PROBLEM:
After locating the line containing "In the same image, the plastic bag with", transcribe that line and all following lines exactly, stopping only at the end of the records.

INFORMATION:
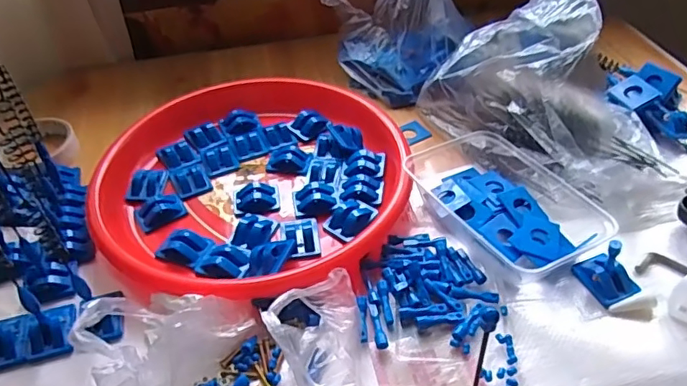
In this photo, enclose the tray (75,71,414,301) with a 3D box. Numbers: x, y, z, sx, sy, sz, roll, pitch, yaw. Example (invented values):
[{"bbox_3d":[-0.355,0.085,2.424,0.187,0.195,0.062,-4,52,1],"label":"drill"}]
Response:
[{"bbox_3d":[-0.087,-0.019,0.518,0.286,0.034,0.266,-2,44,2],"label":"tray"}]

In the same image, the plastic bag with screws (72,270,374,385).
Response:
[{"bbox_3d":[-0.079,0.117,0.369,0.193,0.052,0.127,-4,44,-1],"label":"plastic bag with screws"}]

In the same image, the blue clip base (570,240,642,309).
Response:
[{"bbox_3d":[0.210,0.056,0.420,0.029,0.045,0.044,-19,46,-15],"label":"blue clip base"}]

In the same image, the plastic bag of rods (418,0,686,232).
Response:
[{"bbox_3d":[0.214,-0.102,0.519,0.267,0.125,0.136,33,55,32],"label":"plastic bag of rods"}]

WRITTEN RESPONSE:
In the same image, the plastic bag with screws (72,270,374,385).
Response:
[{"bbox_3d":[-0.079,0.117,0.369,0.193,0.052,0.127,-4,44,-1],"label":"plastic bag with screws"}]

In the same image, the blue clip base (570,240,642,309).
Response:
[{"bbox_3d":[0.210,0.056,0.420,0.029,0.045,0.044,-19,46,-15],"label":"blue clip base"}]

In the same image, the plastic bag of rods (418,0,686,232).
Response:
[{"bbox_3d":[0.214,-0.102,0.519,0.267,0.125,0.136,33,55,32],"label":"plastic bag of rods"}]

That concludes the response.